O primeiro-ministro recusou, no entanto, avançar já com a eleição directa para as áreas metropolitanas, para evitar “entraves a quaisquer desenvolvimentos futuros no processo de regionalização”. António Costa notou que o Governo tem “ponderado a apreensão de muitos autarcas, das próprias áreas metropolitanas de Lisboa e do Porto e dos seus presidentes, de que as eleições directas [por sufrágio universal] das áreas metropolitanas possam ser entendidas como entrave à regionalização”.
António Costa também aproveitou para dizer que a política europeia de coesão e a política agrícola comum “não podem ser sacrificadas” no próximo quadro financeiro plurianual. “A discussão do quadro financeiro plurianual 2021-2027 é um exercício com dificuldades acrescidas face aos anteriores quadros, tendo em conta o efeito simultâneo da saída de um contribuinte importante como o Reino Unido e, por outro lado, o alargamento das políticas prosseguidas pela União Europeia. É um quadro onde tendo menos contribuintes teremos também mais onde investir.
“A maior mais-valia da política de coesão foi ter trazido a União Europeia para o dia-a-dia dos seus cidadãos. Com a política de coesão, a Europa chegou a cada aldeia, a cada vila, a cada cidade, a cada cidadão europeu”, disse. O primeiro-ministro defendeu, no entanto, uma “maior flexibilidade na definição e implementação desta política, limitando a sua carga burocrática e combinando uma acrescida abordagem territorial com maior enfoque nos seus principais beneficiários, que são as pessoas”.

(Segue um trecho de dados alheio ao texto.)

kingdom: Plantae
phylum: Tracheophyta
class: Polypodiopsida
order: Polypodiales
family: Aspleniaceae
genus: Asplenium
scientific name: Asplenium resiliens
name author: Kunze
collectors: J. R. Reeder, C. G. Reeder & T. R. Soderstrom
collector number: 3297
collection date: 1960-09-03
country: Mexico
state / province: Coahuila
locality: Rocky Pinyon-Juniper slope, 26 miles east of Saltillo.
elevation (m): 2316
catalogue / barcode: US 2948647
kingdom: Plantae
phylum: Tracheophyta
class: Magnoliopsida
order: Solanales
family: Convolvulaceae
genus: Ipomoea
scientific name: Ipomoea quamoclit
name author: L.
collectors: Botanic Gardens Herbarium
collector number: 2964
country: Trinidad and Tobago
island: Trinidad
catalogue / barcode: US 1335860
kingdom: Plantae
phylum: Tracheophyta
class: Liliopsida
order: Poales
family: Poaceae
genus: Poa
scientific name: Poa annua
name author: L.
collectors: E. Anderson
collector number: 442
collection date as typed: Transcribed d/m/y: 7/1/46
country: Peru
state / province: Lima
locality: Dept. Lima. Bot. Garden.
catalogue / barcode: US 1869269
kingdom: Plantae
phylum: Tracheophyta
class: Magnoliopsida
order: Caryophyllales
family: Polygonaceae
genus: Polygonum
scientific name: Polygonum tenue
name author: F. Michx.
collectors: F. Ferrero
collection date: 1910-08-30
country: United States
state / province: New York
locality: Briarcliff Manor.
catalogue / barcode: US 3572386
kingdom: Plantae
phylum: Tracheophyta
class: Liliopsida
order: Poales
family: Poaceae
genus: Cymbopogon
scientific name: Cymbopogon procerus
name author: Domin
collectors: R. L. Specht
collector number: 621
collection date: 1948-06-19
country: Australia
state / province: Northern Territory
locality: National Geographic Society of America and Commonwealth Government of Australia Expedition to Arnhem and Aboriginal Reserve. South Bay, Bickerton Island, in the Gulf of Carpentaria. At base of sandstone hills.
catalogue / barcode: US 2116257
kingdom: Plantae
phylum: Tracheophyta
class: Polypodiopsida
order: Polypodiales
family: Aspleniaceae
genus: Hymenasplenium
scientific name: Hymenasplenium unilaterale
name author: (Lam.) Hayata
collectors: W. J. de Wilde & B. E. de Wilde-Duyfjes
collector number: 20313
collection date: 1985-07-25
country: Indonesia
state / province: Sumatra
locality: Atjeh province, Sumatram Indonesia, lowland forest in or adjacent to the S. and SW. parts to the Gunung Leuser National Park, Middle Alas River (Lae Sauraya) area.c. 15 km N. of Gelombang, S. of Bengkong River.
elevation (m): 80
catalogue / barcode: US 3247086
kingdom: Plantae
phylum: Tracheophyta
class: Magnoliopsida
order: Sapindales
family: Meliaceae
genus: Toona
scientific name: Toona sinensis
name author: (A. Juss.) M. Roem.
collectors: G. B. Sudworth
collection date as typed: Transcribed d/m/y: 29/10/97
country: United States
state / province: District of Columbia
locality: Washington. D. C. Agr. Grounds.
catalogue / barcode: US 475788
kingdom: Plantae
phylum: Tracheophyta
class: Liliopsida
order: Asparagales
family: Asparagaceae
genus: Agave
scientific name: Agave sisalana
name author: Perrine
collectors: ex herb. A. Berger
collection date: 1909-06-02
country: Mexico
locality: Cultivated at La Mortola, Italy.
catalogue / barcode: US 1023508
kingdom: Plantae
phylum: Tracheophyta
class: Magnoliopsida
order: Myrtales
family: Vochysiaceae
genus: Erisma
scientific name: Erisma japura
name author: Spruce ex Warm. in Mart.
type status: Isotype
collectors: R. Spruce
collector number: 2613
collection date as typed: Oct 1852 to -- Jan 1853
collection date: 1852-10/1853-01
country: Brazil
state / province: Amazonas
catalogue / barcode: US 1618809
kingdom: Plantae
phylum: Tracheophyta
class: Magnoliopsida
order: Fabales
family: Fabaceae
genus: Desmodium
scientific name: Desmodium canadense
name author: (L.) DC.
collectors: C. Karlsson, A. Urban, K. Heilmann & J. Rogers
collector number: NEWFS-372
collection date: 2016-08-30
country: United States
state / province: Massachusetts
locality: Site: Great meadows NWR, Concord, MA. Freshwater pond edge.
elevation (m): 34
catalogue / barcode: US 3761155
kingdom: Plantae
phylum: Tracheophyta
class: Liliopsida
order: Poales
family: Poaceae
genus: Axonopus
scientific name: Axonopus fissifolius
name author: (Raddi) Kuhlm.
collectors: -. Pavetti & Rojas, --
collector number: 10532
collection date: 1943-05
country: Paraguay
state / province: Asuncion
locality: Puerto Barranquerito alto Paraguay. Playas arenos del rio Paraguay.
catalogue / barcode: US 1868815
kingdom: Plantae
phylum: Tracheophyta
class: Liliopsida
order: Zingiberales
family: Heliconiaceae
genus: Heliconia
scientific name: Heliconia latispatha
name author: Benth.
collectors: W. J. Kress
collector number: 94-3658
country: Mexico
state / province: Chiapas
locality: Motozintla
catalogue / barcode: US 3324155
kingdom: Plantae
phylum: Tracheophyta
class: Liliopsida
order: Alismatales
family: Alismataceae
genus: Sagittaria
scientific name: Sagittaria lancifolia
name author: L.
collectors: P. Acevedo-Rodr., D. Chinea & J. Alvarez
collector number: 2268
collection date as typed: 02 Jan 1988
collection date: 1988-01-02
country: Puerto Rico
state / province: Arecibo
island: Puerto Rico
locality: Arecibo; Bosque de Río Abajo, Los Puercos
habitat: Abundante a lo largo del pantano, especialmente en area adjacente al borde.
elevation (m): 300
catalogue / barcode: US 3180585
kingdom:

“A PAC é essencial para enfrentarmos o desafio das alterações climáticas e a política de coesão é fundamental para qualificar os cidadãos e as empresas para transição digital”, realçou.
Carro à frente dos bois
Horas antes do discurso do primeiro-ministro, em Lisboa, o Presidente da República insistira na ideia de que sem “prudência” e sem “um trabalho de preparação”, um novo referendo sobre a regionalização corre o risco de ser chumbado pelos portugueses e “matar definitivamente” este processo.
Durante uma visita a um supermercado em Alvalade (Lisboa), onde fez compras para contribuir para a recolha do Banco Alimentar contra a Fome, o chefe de Estado foi questionado sobre declarações que fez na sexta-feira, na abertura do congresso da Associação Nacional de Municípios Portugueses, em que avisou que começar já a pensar na regionalização para avançar em 2022 é “colocar o carro à frente dos bois”.
“Quis explicar que ter um referendo para o povo português chumbar novamente a regionalização significa matar a regionalização definitivamente. Há que garantir, aqueles que defendem a regionalização – e eram a maioria dos autarcas – que têm todas as condições para convencer o povo”, afirmou. “Há que garantir que em todas as regiões há ‘sim’, que em geral há ‘sim’ e que há uma maioria de votantes superior a 50%. Para isso é preciso mobilização, o que implica um trabalho de preparação e não pode ser feita a correr”, avisou.
Questionado sobre se o Governo não tem legitimidade para avançar com o processo, o Presidente da República respondeu: “Não é um problema de legitimidade, é um problema de prudência. A prudência implica primeiro fazer o que há que fazer: transferir poderes do Estado para municípios e comunidades, fazer o que não está feito, e depois de feito então aí, realizado o balanço, dar o passo – se for essa a vontade dos portugueses –, dar o passo para a regionalização.”
O chefe de Estado sublinhou que o processo de descentralização “ainda só começou”, faltando ainda aprovar alguns diplomas e a respectiva concretização financeira.
Rei vai nu
Depois de Marcelo ter usado a imagem de um carro à frente dos bois, Bernardino Soares usou outra. “Claramente o rei vai nu em matéria de descentralização”, disse o presidente da Câmara de Loures, acusando o Estado de desresponsabilização, sem dar as condições financeiras, patrimoniais e humanas necessárias aos municípios.
Para o autarca, o processo de descentralização de competências da administração central para os municípios “sem as verbas necessárias, sem os recursos humanos necessários, sem os recursos patrimoniais necessários”, está a “encolher” a “capacidade de intervenção junto das populações”.
“É uma situação para a qual se deve chamar a atenção neste momento e dizer claramente que o rei vai nu em matéria de descentralização, porque todos temos consciência da dificuldade que isto vai criar para os municípios e para a população e é preciso de uma vez por todas assumirmos que é essa a situação em que estamos e não num quadro idílico como, por vezes, alguns tentam pintar”, afirmou.
“Esse é um problema essencial da nossa vida presente e futura que tem que ser neste momento dirimido e sobre o qual tem que ficar uma clara apreciação”, defendeu.
O autarca comunista considerou que “ainda há tempo para corrigir pelo menos alguns dos aspectos mais gravosos deste processo que está em curso” para a transferência das competências “em particular da educação, da saúde ou da habitação entre outras”.
“Não aceitamos factos consumados, sobretudo quando esses factos não estão de acordo com as necessidades das pessoas que servimos, não estão de acordo com as necessidades dos municípios. Esse é o apelo que aqui deixamos hoje e, por essa razão, alguns de nós não poderemos acompanhar alguns dos documentos aqui presentes”, acrescentou.